Growing Spiritually in Grace and Peace

Keluarga diibaratkan seperti batu bata pertama
dalam sebuah bangunan masyarakat.

Apabila keluarga baik,
maka masyarakat pun akan ikut menjadi baik
dan sebaliknya
jika keluarga rusak,
maka masyarakat akan menjadi rusak pula.

Oleh karena itu,
Islam memberikan perhatian kepada urusan keluarga,
dengan perhatian yang sangat besar,
sebagaimana Islam juga mengatur
hal-hal yang dapat menjamin
keselamatan dan kebahagiaan keluarga tersebut.

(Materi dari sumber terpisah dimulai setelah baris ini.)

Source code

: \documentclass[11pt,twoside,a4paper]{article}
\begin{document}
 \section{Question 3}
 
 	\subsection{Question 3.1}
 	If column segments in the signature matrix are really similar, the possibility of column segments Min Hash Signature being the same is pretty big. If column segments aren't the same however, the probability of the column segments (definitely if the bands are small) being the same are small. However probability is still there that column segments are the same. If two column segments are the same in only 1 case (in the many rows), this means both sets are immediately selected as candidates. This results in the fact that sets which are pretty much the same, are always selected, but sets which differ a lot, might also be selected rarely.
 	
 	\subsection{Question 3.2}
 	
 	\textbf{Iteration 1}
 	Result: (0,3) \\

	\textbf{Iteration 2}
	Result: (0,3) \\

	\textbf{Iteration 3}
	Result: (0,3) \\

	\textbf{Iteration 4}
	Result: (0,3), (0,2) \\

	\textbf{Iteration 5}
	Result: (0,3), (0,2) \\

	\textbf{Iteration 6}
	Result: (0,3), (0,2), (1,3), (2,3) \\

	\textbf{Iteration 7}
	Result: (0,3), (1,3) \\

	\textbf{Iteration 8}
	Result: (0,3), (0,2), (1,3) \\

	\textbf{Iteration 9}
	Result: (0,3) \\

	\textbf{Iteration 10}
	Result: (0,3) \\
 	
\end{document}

Islam mengibaratkan keluarga
seperti suatu lembaga
yang berdiri di atas suatu kerjasama
antara dua orang.

Penanggung jawab yang pertama
dalam kerjasama tersebut
adalah suami.

Allah berfirman:

“Kaum laki-laki itu adalah
pemimpin bagi kaum wanita,
oleh karena
Allah telah melebihkan sebagian mereka
(laki-laki)
atas sebagian yang lain (wanita)
dan karena mereka (laki-laki)
telah menafkahkan sebagian dari harta mereka.
Sebab itu,
maka wanita yang shalih ialah
yang taat kepada Allah
lagi memelihara diri ketika suaminya tidak ada,
oleh karena Allah telah memelihara (mereka). ” [An-Nisaa’: 34]

Islam menentukan
hak-hak di antara keduanya
yang dengan menjalankan hak-hak tersebut,
maka
akan tercapai ketenteraman dan keberlangsungan lembaga.

Islam menyuruh keduanya
agar menunaikan apa yang menjadi kewajibannya
dan tidak mempermasalahkan
beberapa kesalahan kecil yang mungkin saja terjadi.